Equally important, too, is the impact that American culture has had on Indo-Trinidadian culture. The oil boom of the 1970s brought with it prosperity and a high degree of materialism - one that is similar to the North American patterns of consumption. The wide scale acceptance of western material values as a result of "modernization", coupled with the highly creolized orientation of the Indo-Trinidadian, have resulted in the growing acceptance of western values and attitudes toward the family, marriage, and divorce.

Conclusion

The new indentured Indian immigrant to Trinidad was culturally and psychologically estranged, and the ways of India gave way to more practical considerations. In Trinidad, several distinct differences from the "Mother Country" (i.e. India) has emerged. The indentured Indians left India with an ideal family structure based upon the extended/joint family system. Under the pressures of plantation life, many aspects of this traditional family system, such as arranged marriages, caste arrangements related to marriage, and the paternal dominance, could not be replicated.

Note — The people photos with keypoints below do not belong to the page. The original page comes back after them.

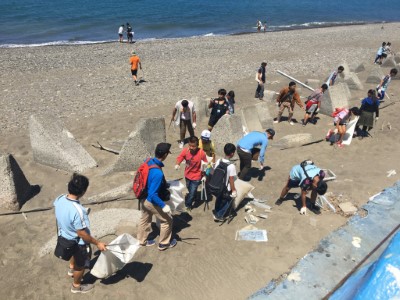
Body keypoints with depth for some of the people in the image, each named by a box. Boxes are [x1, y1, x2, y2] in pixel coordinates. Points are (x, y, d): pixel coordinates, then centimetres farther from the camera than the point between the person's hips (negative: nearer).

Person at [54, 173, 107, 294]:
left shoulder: (59, 199, -18)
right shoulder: (77, 211, -42)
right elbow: (82, 234, -31)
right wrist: (97, 243, -18)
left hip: (64, 236, 7)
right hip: (77, 242, -7)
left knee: (75, 254, 38)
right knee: (80, 265, 23)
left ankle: (71, 269, 65)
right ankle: (76, 286, 48)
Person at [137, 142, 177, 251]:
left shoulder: (149, 161, -10)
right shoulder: (158, 173, -37)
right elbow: (153, 195, -33)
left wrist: (164, 184, 17)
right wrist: (163, 206, -22)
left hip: (144, 198, 8)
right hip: (152, 202, -8)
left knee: (145, 219, 27)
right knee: (167, 220, 14)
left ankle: (142, 240, 48)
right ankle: (164, 244, 32)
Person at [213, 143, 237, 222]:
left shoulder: (218, 161, -11)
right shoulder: (231, 166, -28)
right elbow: (231, 180, -21)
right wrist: (234, 190, -7)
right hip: (226, 189, -6)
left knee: (218, 200, 30)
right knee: (226, 203, 22)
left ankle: (216, 212, 50)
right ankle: (219, 216, 34)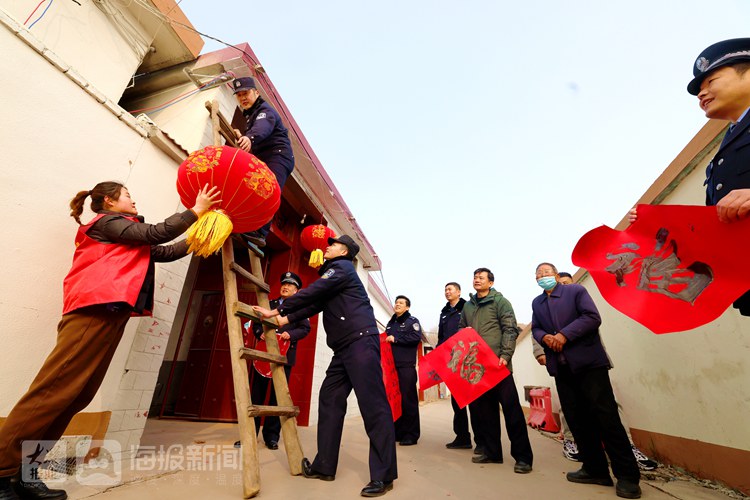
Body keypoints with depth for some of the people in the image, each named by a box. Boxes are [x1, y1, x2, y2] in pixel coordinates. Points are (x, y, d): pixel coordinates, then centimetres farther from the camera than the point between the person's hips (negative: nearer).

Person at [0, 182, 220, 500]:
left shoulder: (126, 237, 30)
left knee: (79, 395, 4)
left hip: (111, 314, 9)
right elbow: (155, 234, -8)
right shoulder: (106, 222, 4)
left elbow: (166, 252, 26)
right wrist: (196, 211, -3)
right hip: (94, 310, -9)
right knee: (55, 389, -11)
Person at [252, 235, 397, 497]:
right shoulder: (331, 274, 26)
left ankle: (383, 476, 1)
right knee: (330, 401, 11)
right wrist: (282, 321, 18)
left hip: (361, 342, -10)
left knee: (373, 406, -7)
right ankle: (324, 466, 23)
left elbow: (311, 293, -10)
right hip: (344, 348, 10)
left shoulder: (342, 267, -3)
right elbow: (314, 304, 24)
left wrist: (276, 311, -3)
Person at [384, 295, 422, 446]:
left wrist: (396, 339, -14)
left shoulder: (412, 321, 1)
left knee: (408, 399, -2)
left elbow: (416, 337, -16)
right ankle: (398, 432, 20)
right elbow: (386, 340, 29)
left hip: (407, 365, -6)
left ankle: (411, 434, 7)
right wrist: (384, 341, 6)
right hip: (392, 365, 6)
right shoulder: (390, 323, 20)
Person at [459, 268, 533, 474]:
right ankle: (492, 452, 24)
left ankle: (523, 456, 11)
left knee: (511, 408, -1)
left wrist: (505, 355, -16)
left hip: (497, 362, -5)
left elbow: (510, 329, -7)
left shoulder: (500, 301, 0)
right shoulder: (468, 305, 14)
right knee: (484, 408, 11)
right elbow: (461, 331, 20)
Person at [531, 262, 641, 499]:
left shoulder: (576, 290, 0)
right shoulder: (536, 303, 15)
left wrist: (564, 335, -18)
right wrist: (544, 337, -11)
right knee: (577, 419, 8)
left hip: (588, 362, -5)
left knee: (605, 415, -5)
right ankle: (595, 469, 20)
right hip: (561, 367, 5)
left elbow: (592, 317, -12)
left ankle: (627, 474, 8)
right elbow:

Scholars like Klass (1961) and Niehoff and Niehoff (1960), who have looked at the position of Indians in the Caribbean diaspora, either from the perspective of compartmentalized cultures and sub-societies, or from the viewpoint of cultural conservatism, have unfortunately imposed a timeless artificiality in their analyses of the Indo-Trinidadian family. Aspects of traditional Indian culture in overseas communities have undergone significant changes due to structural, political, and cultural factors. Thus, arranged marriages, caste endogamy, attitudes toward divorce, and familial structures have all been fundamentally transformed resulting in the establishment of a reconstructed family system very similar to the Western model.

Therefore, to view the Indo-Trinidadian family as a collection of quaint customs lovingly preserved for over one hundred and fifty years, is a sentimental distortion of the current situation. The contemporary Indo-Trinidadian family is in no way similar to the Indo-Trinidadian family of the mid-nineteenth century. As an institution, it has changed over time to meet the needs of life in Trinidad.